═══ TEXT PROVIDED ═══

Twisted Toyfare Theatre originally featured 1970s Mego dolls (many of them customized, and most of those being Marvel characters) as the main characters, although other characters (such as Cobra Commander and the Stormtroopers) became more prominent as the Megos got stale. note 

Writers Matt Senreich, Tom Root, and Doug Goldstein went on to work for Robot Chicken, which was directly based (at least initially) on TTT. Former editor Rob Bricken went on to work for their sister publication Anime Insider, ran the Topless Robot nerd-blog for several years, and is now working for io9.

Sadly, Wizard shut down all of its magazines, including Toyfare, in 2011, taking the series with it.

═══ RECORDS SUPPLIED ═══

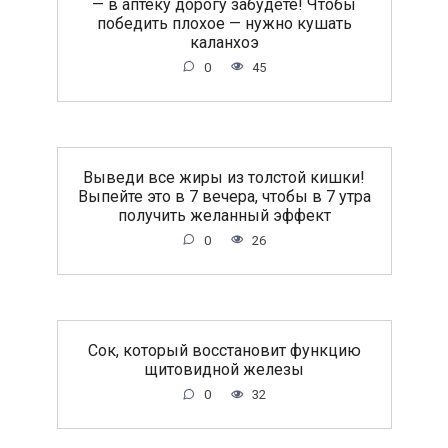
— в аптеку дорогу забудете! Чтобы
победить плохое — нужно кушать
каланхоэ
0
45
Выведи все жиры из толстой кишки!
Выпейте это в 7 вечера, чтобы в 7 утра
получить желанный эффект
0
26
Сок, который восстановит функцию
щитовидной железы
0
32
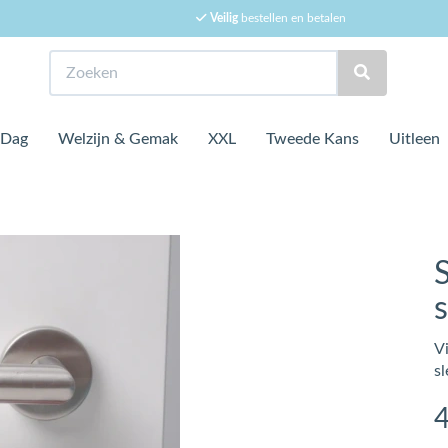
Veilig
bestellen en betalen
Zoeken
 Dag
Welzijn & Gemak
XXL
Tweede Kans
Uitleen
V
sl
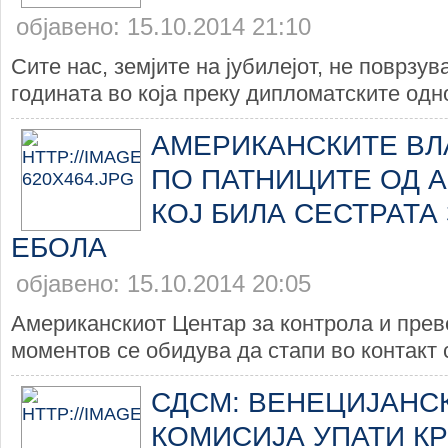
објавено: 15.10.2014 21:10
Сите нас, земјите на јубилејот, не поврзув
годината во која преку дипломатските одно
АМЕРИКАНСКИТЕ ВЛ
ПО ПАТНИЦИТЕ ОД 
КОЈ БИЛА СЕСТРАТА
ЕБОЛА
објавено: 15.10.2014 20:05
Американскиот Центар за контрола и прев
моментов се обидува да стапи во контакт с
СДСМ: ВЕНЕЦИЈАНС
КОМИСИЈА УПАТИ КР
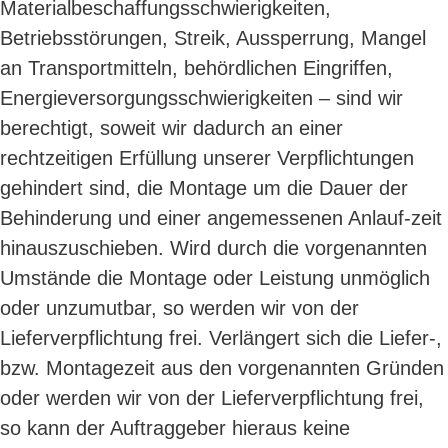
Materialbeschaffungsschwierigkeiten,
Betriebsstörungen, Streik, Aussperrung, Mangel
an Transportmitteln, behördlichen Eingriffen,
Energieversorgungsschwierigkeiten – sind wir
berechtigt, soweit wir dadurch an einer
rechtzeitigen Erfüllung unserer Verpflichtungen
gehindert sind, die Montage um die Dauer der
Behinderung und einer angemessenen Anlauf-zeit
hinauszuschieben. Wird durch die vorgenannten
Umstände die Montage oder Leistung unmöglich
oder unzumutbar, so werden wir von der
Lieferverpflichtung frei. Verlängert sich die Liefer-,
bzw. Montagezeit aus den vorgenannten Gründen
oder werden wir von der Lieferverpflichtung frei,
so kann der Auftraggeber hieraus keine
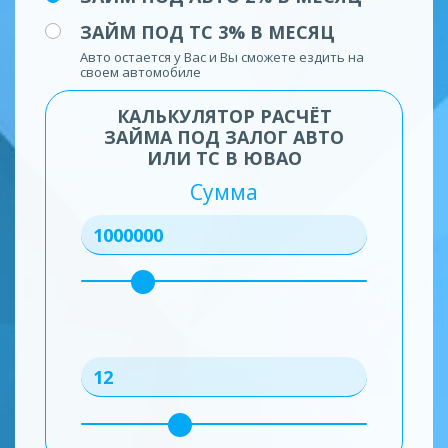
ЗАЙМ ПОД ТС 3% В МЕСЯЦ
Авто остается у Вас и Вы сможете ездить на
своем автомобиле
КАЛЬКУЛЯТОР РАСЧЁТ
ЗАЙМА ПОД ЗАЛОГ АВТО
ИЛИ ТС В ЮВАО
Сумма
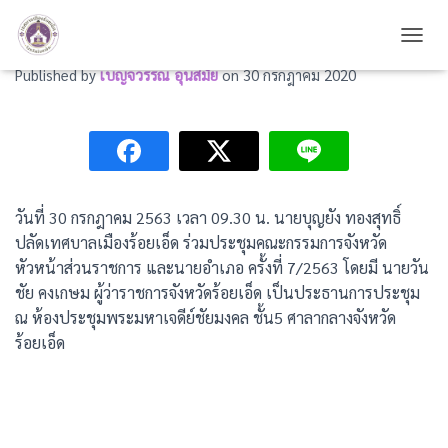
ร่วมประชุมคณะกรรมการจังหวัด
TOGG
Published by
เบญจวรรณ อุ่นสมัย
on
30 กรกฎาคม 2020
วันที่ 30 กรกฎาคม 2563 เวลา 09.30 น. นายบุญยัง ทองสุทธิ์
ปลัดเทศบาลเมืองร้อยเอ็ด ร่วมประชุมคณะกรรมการจังหวัด
หัวหน้าส่วนราชการ และนายอำเภอ ครั้งที่ 7/2563 โดยมี นายวัน
ชัย คงเกษม ผู้ว่าราชการจังหวัดร้อยเอ็ด เป็นประธานการประชุม
ณ ห้องประชุมพระมหาเจดีย์ชัยมงคล ชั้น5 ศาลากลางจังหวัด
ร้อยเอ็ด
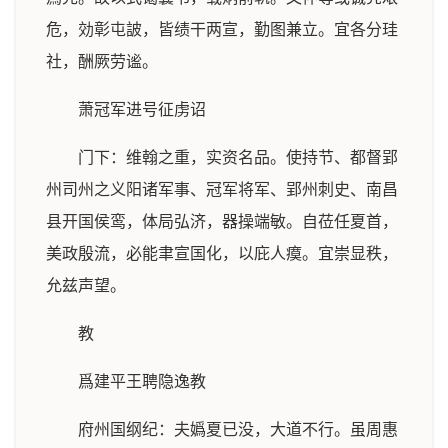
危，効彰屯詖，皆绩干两宣，勤图兼立。宜各分珪
社，酬厥劳谧。
萧冠军进号征虏诏
门下：维翰之重，实资名品。使持节、都督郢
州司州之义阳诸军事、冠军将军、郢州刺史、南昌
县开国侯鸾，体局弘济，器操端敏。自莅任夏首，
美政殷流，必能聿宣国化，以庇人瘼。宜崇显秩，
允兹声望。
教
爲建平王聘隐逸教
府州国纲纪：夫嬀夏已没，大道不行。虽周惠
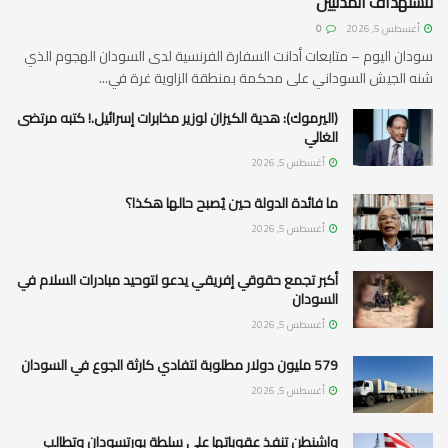
لاستهداف المدنيين
أغسطس 5, 2026
0
سودان اليوم – متابعات أدانت السفارة الفرنسية لدى السودان الهجوم الذي
شنه الجيش السوداني على محكمة بمنطقة الزاوية غرة في...
(اليرموك): هدية الكيزان لوزير مخابرات إسرائيل.! كتبه مرتضى
الغالي
أغسطس 5, 2026
ما فائدة الدولة حين يُصبح حالها هكذا؟
أغسطس 5, 2026
أكبر تجمع حقوقي إفريقي يدعو لتوحيد مبادرات السلام في
السودان
أغسطس 5, 2026
579 مليون دولار مطلوبة لتفادي كارثة الجوع في السودان
أغسطس 5, 2026
واشنطن تنفذ عقوباتها على سلطة بورتسودان وتطالب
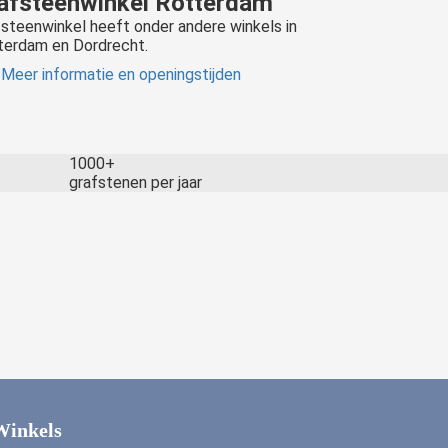
afsteenwinkel Rotterdam
steenwinkel heeft onder andere winkels in
terdam en Dordrecht.
Meer informatie en openingstijden
1000+
grafstenen per jaar
Winkels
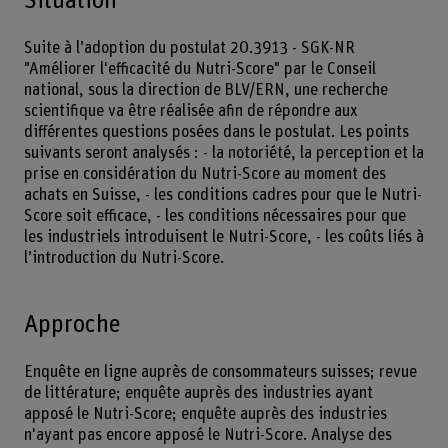
Situation
Suite à l’adoption du postulat 20.3913 - SGK-NR
"Améliorer l'efficacité du Nutri-Score" par le Conseil
national, sous la direction de BLV/ERN, une recherche
scientifique va être réalisée afin de répondre aux
différentes questions posées dans le postulat. Les points
suivants seront analysés : - la notoriété, la perception et la
prise en considération du Nutri-Score au moment des
achats en Suisse, - les conditions cadres pour que le Nutri-
Score soit efficace, - les conditions nécessaires pour que
les industriels introduisent le Nutri-Score, - les coûts liés à
l’introduction du Nutri-Score.
Approche
Enquête en ligne auprès de consommateurs suisses; revue
de littérature; enquête auprès des industries ayant
apposé le Nutri-Score; enquête auprès des industries
n'ayant pas encore apposé le Nutri-Score. Analyse des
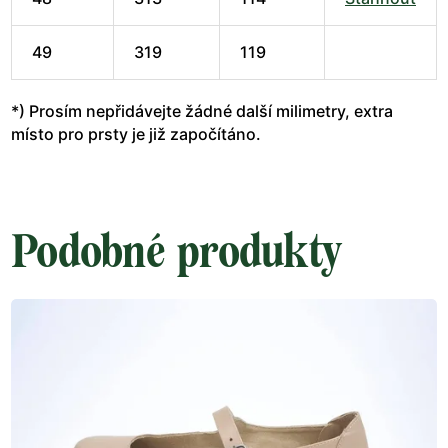
49
319
119
*) Prosím nepřidávejte žádné další milimetry, extra
místo pro prsty je již započítáno.
Podobné produkty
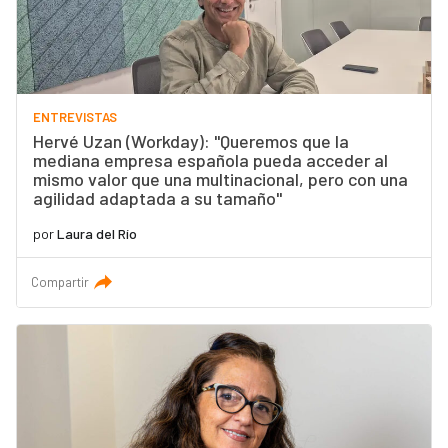
ENTREVISTAS
Hervé Uzan (Workday): "Queremos que la
mediana empresa española pueda acceder al
mismo valor que una multinacional, pero con una
agilidad adaptada a su tamaño"
por
Laura del Río
Compartir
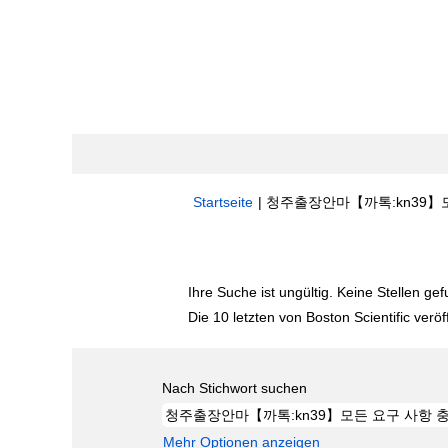
Startseite
|
청주출장안마【까톡:kn39】모든 요
Suchergebnisse für
"청주출장안마【까톡
Ihre Suche ist ungültig. Keine Stellen ge
Die 10 letzten von Boston Scientific veröf
Nach Stichwort suchen
Mehr Optionen anzeigen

═══

* **DIRECTIVE A**:
Answer these from the Twisted Toyfare Theatre text:
(i) What kind of dolls did the series originally feature?
(ii) Which show did Matt Senreich, Tom Root and Doug Goldstein go on to work for?
(iii) In what year did Wizard shut down its magazines?
* **DIRECTIVE B**: Rewrite the records starting at the beginning of the records and ending at the line containing "КОМИСИЈА УПАТИ КР", swapping "Zoeken" for "Search" and leaving everything else unchanged. Leave the pictures out of your answer.

* **FINAL ANSWER A**:
(i) 1970s Mego dolls
(ii) Robot Chicken
(iii) 2011

* **FINAL ANSWER B**:
— в аптеку дорогу забудете! Чтобы
победить плохое — нужно кушать
каланхоэ
0
45
Выведи все жиры из толстой кишки!
Выпейте это в 7 вечера, чтобы в 7 утра
получить желанный эффект
0
26
Сок, который восстановит функцию
щитовидной железы
0
32
Veilig
bestellen en betalen
Search
 Dag
Welzijn & Gemak
XXL
Tweede Kans
Uitleen
V
sl
објавено: 15.10.2014 21:10
Сите нас, земјите на јубилејот, не поврзув
годината во која преку дипломатските одно
АМЕРИКАНСКИТЕ ВЛ
ПО ПАТНИЦИТЕ ОД 
КОЈ БИЛА СЕСТРАТА
ЕБОЛА
објавено: 15.10.2014 20:05
Американскиот Центар за контрола и прев
моментов се обидува да стапи во контакт с
СДСМ: ВЕНЕЦИЈАНС
КОМИСИЈА УПАТИ КР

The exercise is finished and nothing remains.